Yerelden bakarsak. Hepimiz bu ülkenin malum "Coğrafaya kaderdir" de denen ağır gerçekleri içinde, çok ağır bir psikolojilerle yaşıyoruz. Ya çok umutlu ve aktif ya da çok karamsar ve durağan veya saldırgan ve kavgacı olabiliryoruz. Aslında millet olarak artık geçmişten gelen sorunlar e zihniyet çarpıklığı veya dengesizliği yüzünden her şekilde düzene ve sukünete değilde, kaosa yakın yaşıyoruz. Özellikle tüm arkadaş, aile ve iş ilişkilerimizde bu böyle.
Bizim ülke insanı olarak tutarlı bir kişisel ve toplumsal bir hayat yaşamayışımız bizim temel meselemiz. Yani insanlarla olan iletişimizden tutun dostluk arkadaşlık ilişkilerimize, iş hayatımızda veya eğitim veya hobi veya beceri elde etme anlamında son derece kırılganız ve tedbirli degiliz. Bu yüzden bu ülke gerçeklerini de düşününce birinin bize "İleriye doğru gitmeye devam et" ve "Asla vagzeçme" ve "Anı yaşa" demesi veya bunu kendimize dememiz çok manalı gelmeyebiliyor.

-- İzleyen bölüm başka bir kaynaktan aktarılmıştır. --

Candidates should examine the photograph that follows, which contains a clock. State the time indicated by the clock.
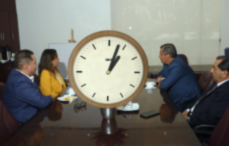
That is 1:03
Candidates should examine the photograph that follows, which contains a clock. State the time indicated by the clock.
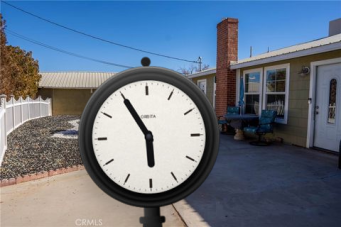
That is 5:55
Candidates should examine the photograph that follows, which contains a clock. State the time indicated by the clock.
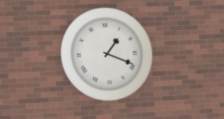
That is 1:19
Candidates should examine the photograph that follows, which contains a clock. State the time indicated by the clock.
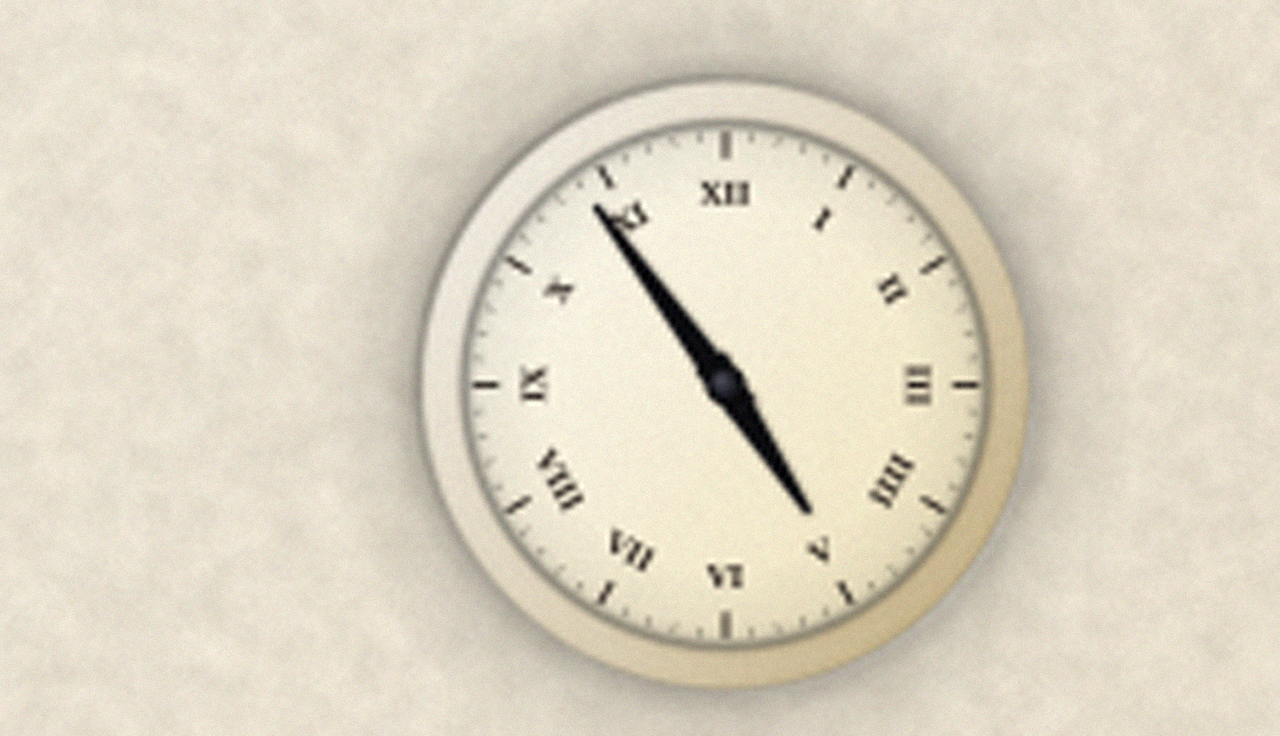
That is 4:54
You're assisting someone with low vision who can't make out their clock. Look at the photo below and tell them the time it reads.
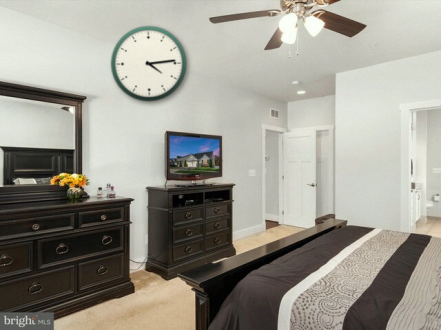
4:14
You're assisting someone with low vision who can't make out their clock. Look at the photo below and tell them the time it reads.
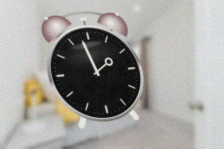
1:58
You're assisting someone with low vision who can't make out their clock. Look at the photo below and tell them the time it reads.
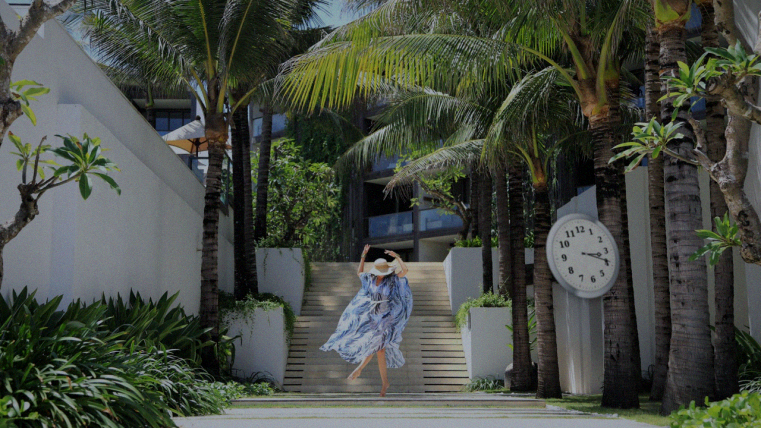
3:19
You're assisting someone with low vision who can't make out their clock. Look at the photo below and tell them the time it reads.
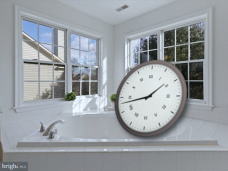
1:43
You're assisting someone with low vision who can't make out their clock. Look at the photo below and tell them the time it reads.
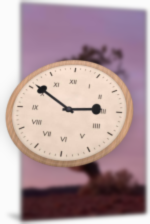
2:51
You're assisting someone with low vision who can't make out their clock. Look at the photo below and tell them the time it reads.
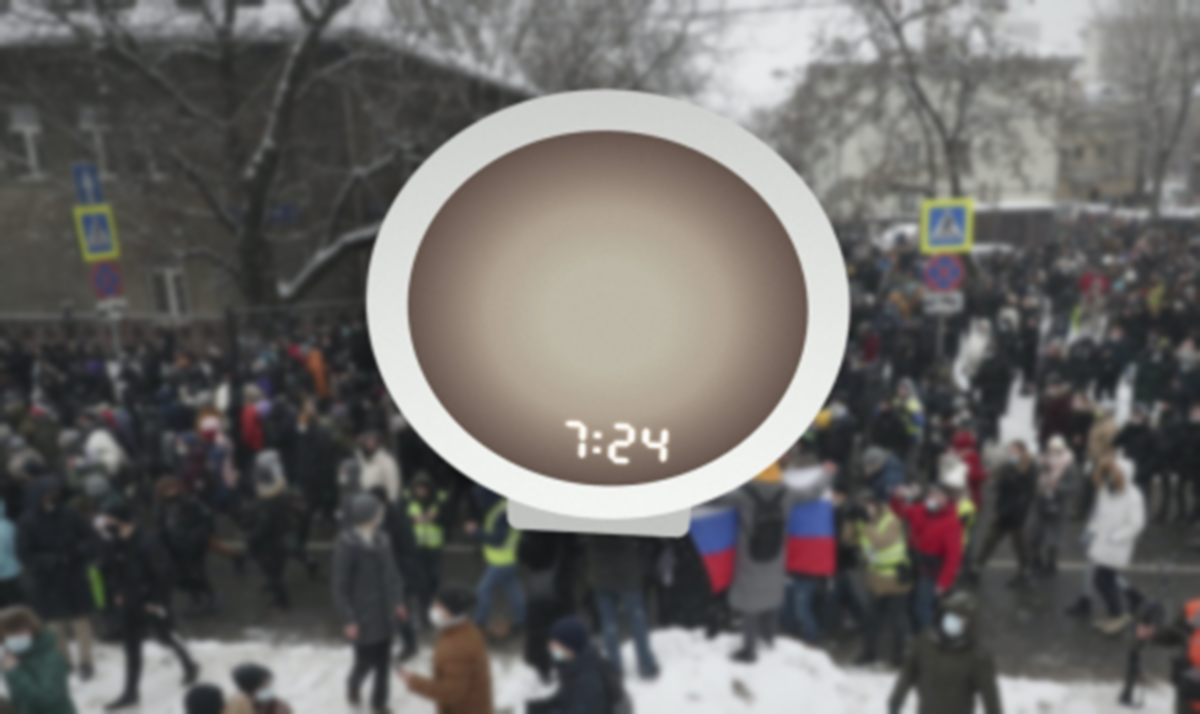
7:24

Oysa gerçekten de hayat bu üç şeye çok bağlı modern dünyada, ya duruyorsunuz ya devriliyorsunuz ya da pedalı çeviriyorsunuz. Bizlerin ülke gerçekleri içinde bakarsak durma lüksümüzde yok avrupalılar gibi. Çünkü br şey yapmadan duracağımız lüksümüzde olamaz. Çünkü ülke gerçeklerimizde hayatımız hem aile hem de devletin hemde çevremizin bakışları ve kötü etkileri altında.
Bu yüzden genelde durduğumuz ve hayatımıza yeterince ilgi göstermediğimizde düşüşümüz yavaşça olmuyor ve çok sert düşüyor ve adeta bvu aile devlet ve çevre denen kayalara çarpıyoruz. Aile ve devletin etkilerine açık kaldığınızde daha çok yaralanıyorsunuz. Çünkü Türkiye'de aile ve devlet empati ve insan odaklı değil, ailenin de devletin de tek derdi sahtede olsa dışarıya güçlü ve başarılı gözükmen ve sorunları halı altına süpürerek her şeyi inkar etmen ve itaat etmen ve herşey için senin suçlanman ve yargılaman esas. Bizim genel hayat anlayışımız bu. Zaten bütün politik sorunların kaynağıda bu.
İşte bu yüzden durmaya, vazgeçmeye ve geçmişe dönmeye hakkımız hiç yok bu ülkede. Sadece "İleriye doğru gitmeye devam et" ve "Asla vagzeçme" ve "Anı yaşa" demek zorundayız kendimize, yoksa Bakırköy Ruh Sağılığı Hastanesi'de borçlar ve kavgalarda her türlü bela musibette hepimize çok yakın. Çünkü kimse bizi dinleyip anlamak istemiyor. Ne ailemiz ne çevremiz ne de devlet.
Bu yüzden en karanlık dönemlerde bile içindeki o kısık ışığı takip et, o ışık kısık ve cılız olsa da içindeki ruhundaki ışığa ve aydınlığa ve finansal veya ruhsal özgürlüğe açık bir tunel.. Yani herşeye rağmen geleceğine kendine inanmalısın.. Çünkü sen zaten şu halde bu ülkede hayatta kalmayı başardın, ailene, çevrene ve devlete rağmen hala nefes alıyorsun... Sen zaten kazandın bu savaşı sadece hareketini kesmemeye ve genişletmeye ve üretmeye devam etmeye ihtiyacın var.